By Andrew Fairbairn, Douglas Baird and Gokhan Mustafaoglu
Odin was a kelpie. Attentive and protective, with a happy smile and an endless hope for food, he succumbed to a terminal disease late last year. At his death, a deep sense of grief ripped through the household of one of us (Andrew): while Odin was not human, he was an irreplaceable member of the family.
Our new research, published in Nature last week, helps explain the unique and striking way dogs such as Odin fit into the human world — whether reading our moods, following our movements or becoming part of the rhythm of everyday life.
Based on international collaborations lasting decades, the two new studies have unlocked previously unavailable information from the bones of dogs long dead. Yet these papers are not just about the dusty old bones found in our archaeological sites or the cutting-edge science applied to them. They shine light on a relationship that has been part of the human social world for at least 16,000 years.
The earliest known dog
Dogs are the earliest known animals to be tamed and separated from their wild relatives over generations by humans. This process is known as domestication.
It has long been thought that dogs were domesticated from wolves, their closest relatives, during the last Ice Age. Solid evidence to test this has been hard to find in archaeological sites as dog bones are difficult to distinguish from those of wolves using shape alone.
It has taken the successful extraction of ancient DNA (aDNA), a recently developed technique, to provide definitive identification of dogs, which differ genetically from wolves.
One of the new studies confirmed that the earliest known dog is now from Pınarbaşı, a rockshelter site in Karaman, central Turkey. This dog lived about 15,800 years ago.
Excavated in 2004, the bones could have been from either dog pups or wolf cubs. But aDNA analysis confirmed their identity as dogs 20 years later after 10 years of analysis and comparison with other aDNA results.

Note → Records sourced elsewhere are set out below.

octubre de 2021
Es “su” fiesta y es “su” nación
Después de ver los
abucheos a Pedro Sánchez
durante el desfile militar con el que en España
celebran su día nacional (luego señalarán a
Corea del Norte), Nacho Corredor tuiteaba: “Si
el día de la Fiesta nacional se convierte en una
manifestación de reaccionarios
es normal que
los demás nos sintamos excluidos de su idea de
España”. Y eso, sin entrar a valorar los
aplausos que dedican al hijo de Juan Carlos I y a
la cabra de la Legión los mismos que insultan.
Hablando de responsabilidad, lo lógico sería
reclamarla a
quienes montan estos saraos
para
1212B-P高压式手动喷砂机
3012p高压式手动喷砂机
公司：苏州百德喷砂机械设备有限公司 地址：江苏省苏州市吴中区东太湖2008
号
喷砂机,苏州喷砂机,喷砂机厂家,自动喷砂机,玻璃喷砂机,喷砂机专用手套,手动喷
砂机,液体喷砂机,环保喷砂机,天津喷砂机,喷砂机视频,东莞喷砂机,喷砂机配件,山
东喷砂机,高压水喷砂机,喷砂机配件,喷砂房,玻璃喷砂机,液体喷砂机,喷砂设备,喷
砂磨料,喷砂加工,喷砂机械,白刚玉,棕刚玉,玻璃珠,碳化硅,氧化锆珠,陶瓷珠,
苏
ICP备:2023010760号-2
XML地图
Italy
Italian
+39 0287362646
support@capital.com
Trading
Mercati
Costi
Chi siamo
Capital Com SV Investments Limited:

The dog pups were buried carefully and treated in death similarly to the humans buried nearby. This continued a close relationship with people during life, as shown by chemical analyses suggesting the dogs and humans shared similar foods, including small fish from the local wetlands. Dogs were not just animals lingering around the edges of campsites; they were already an integral part of human societies.
Integration of dogs into the human social world could have resulted from close co-operation during hunting. Dogs may also have acted as guardians and sentinels for their communities who lived in a world with many dangerous predators such as wolves and leopards.
Moving with people
The same analysis found dogs genetically similar to those at Pınarbaşı at Gough’s Cave in Britain about 14,300 years ago. This suggests a group of closely related dogs spread rapidly from Eurasia all the way to the far end of Europe, moving with people but also moving between different human communities.

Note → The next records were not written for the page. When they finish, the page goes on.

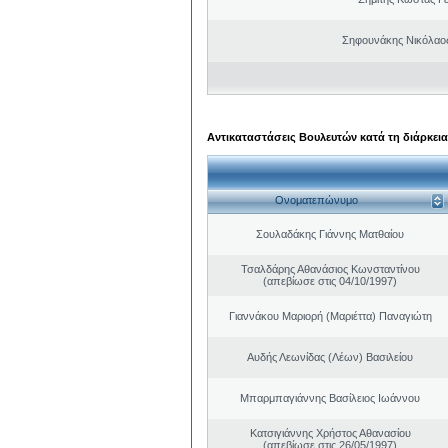
Σηφουνάκης Νικόλαο
Αντικαταστάσεις Βουλευτών κατά τη διάρκεια
Ονοματεπώνυμο
Σουλαδάκης Γιάννης Ματθαίου
Τσαλδάρης Αθανάσιος Κωνσταντίνου
(απεβίωσε στις 04/10/1997)
Γιαννάκου Μαριορή (Μαριέττα) Παναγιώτη
Αυδής Λεωνίδας (Λέων) Βασιλείου
Μπαρμπαγιάννης Βασίλειος Ιωάννου
Κατσιγιάννης Χρήστος Αθανασίου
(απεβίωσε στις 26/05/1997)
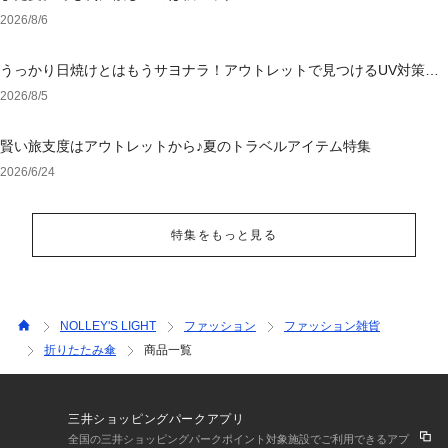
2026/8/6
うっかり日焼けとはもうサヨナラ！アウトレットで見つけるUV対策ウ
ェア
2026/8/5
賢い旅支度はアウトレットから♪夏のトラベルアイテム特集
2026/6/24
特集をもっと見る
NOLLEY'S LIGHT
ファッション
ファッション雑貨
折りたたみ傘
商品一覧
三井ショッピングパークアプリ
全国の三井ショッピングパークポイント対象施設でご利用できるアプ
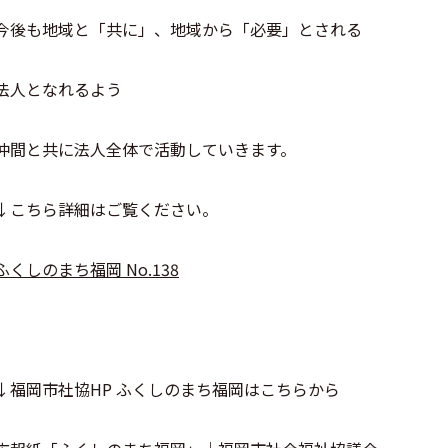
今後も地域と「共に」、地域から「必要」とされる
法人となれるよう
仲間と共に法人全体で活動していきます。
↓こちら詳細はご覧ください。
ふくしのまち福岡 No.138
↓福岡市社協HP ふくしのまち福岡はこちらから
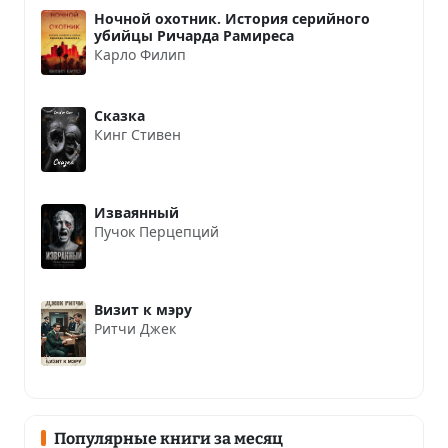
Ночной охотник. История серийного
убийцы Ричарда Рамиреса
Карло Филип
Сказка
Кинг Стивен
Изваянный
Пучок Перцепций
Визит к мэру
Ритчи Джек
Популярные книги за месяц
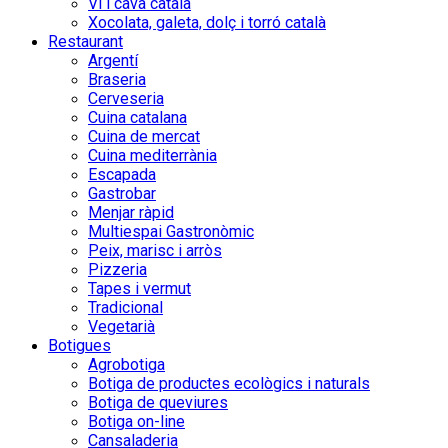
Vi i cava català
Xocolata, galeta, dolç i torró català
Restaurant
Argentí
Braseria
Cerveseria
Cuina catalana
Cuina de mercat
Cuina mediterrània
Escapada
Gastrobar
Menjar ràpid
Multiespai Gastronòmic
Peix, marisc i arròs
Pizzeria
Tapes i vermut
Tradicional
Vegetarià
Botigues
Agrobotiga
Botiga de productes ecològics i naturals
Botiga de queviures
Botiga on-line
Cansaladeria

These dogs were not related to European wolves and evidence from the second new study suggests that European dogs were not domesticated separately from those elsewhere, rejecting a long-held hypothesis. Their difference to East Asian dogs is due to the spread into Europe with farmers 8,500 years ago from Turkey of dogs that had interbred with local wolves.
We know this because of the DNA of a dog from our site of Boncuklu, an 11,000-year-old village, near Konya in central Turkey. Our excavations showed that pups were buried in the graves of people directly related to those earlier communities at Pınarbaşı, 30km to the southeast, though they lived a different life in permanent houses supported by small-scale farming.
Genetically related farmers from this region spread into Europe about 8,500 years ago, with dogs also genetically related to those at Boncuklu at their heels. The incoming dogs interbred with those already in Europe but didn’t replace them entirely.
From the deep past to the present
Together, the studies show that dogs were already living alongside people across a surprisingly wide area from Anatolia to the far edge of Western Europe in the last Ice Age, long before farming began, and that their history is older, more mobile and more entangled with human history than we once thought.
The detailed archaeological evidence from Boncuklu and Pınarbaşı shows just how close dogs and humans had become and the larger-scale analysis sees them repeatedly moving through human networks that crossed cultural boundaries.
We still do not know exactly where and when dog domestication began. The patient research that will answer that question is already under way in excavations worldwide. But these two new studies make one thing clear: by the end of the Ice Age dogs were already deeply woven into human life and had become part of the community, forging deep bonds that continue to this day.
Andrew Fairbairn is professor of archaeology at the University of Queensland; Douglas Baird, professor of archaeology at the University of Liverpool; and Gokhan Mustafaoglu, associate professor of archaeology at Ankara Hacı Bayram Veli University.